Stored data entries:
○ ○ ○ ○

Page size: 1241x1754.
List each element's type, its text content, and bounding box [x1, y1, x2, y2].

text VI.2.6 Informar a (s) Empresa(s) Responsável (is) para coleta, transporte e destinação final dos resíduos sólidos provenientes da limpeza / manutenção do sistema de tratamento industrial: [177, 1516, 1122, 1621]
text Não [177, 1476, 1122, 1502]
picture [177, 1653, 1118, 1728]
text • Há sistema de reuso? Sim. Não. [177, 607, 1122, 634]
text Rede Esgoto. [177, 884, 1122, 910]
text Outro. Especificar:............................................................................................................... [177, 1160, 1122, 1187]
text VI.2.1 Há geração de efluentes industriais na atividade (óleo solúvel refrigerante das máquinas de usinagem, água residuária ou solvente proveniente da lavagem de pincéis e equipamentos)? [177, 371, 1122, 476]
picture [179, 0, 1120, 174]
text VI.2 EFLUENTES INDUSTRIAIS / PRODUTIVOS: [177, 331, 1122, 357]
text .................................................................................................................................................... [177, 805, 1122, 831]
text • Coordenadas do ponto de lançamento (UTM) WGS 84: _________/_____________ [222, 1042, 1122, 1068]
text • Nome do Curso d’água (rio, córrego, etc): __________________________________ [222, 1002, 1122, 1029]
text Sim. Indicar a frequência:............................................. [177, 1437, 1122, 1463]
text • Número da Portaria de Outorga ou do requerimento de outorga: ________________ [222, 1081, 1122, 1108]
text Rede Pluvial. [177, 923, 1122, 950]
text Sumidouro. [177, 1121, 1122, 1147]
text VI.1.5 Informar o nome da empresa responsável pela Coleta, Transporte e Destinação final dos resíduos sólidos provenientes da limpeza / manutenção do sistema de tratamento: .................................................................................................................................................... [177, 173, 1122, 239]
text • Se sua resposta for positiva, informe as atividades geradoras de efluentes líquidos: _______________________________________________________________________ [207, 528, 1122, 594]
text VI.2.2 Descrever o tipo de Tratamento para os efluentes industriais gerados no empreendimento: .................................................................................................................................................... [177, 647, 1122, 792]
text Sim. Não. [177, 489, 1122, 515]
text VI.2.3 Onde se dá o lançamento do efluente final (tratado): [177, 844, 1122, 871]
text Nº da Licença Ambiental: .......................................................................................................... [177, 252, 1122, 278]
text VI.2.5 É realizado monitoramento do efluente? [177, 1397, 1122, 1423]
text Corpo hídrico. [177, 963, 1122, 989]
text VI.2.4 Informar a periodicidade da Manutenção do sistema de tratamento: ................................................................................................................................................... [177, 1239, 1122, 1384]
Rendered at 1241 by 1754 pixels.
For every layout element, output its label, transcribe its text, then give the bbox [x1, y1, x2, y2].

○ ○ ○ ○

Count the lines in the records that contain the word "lançamento", and give only that number.

2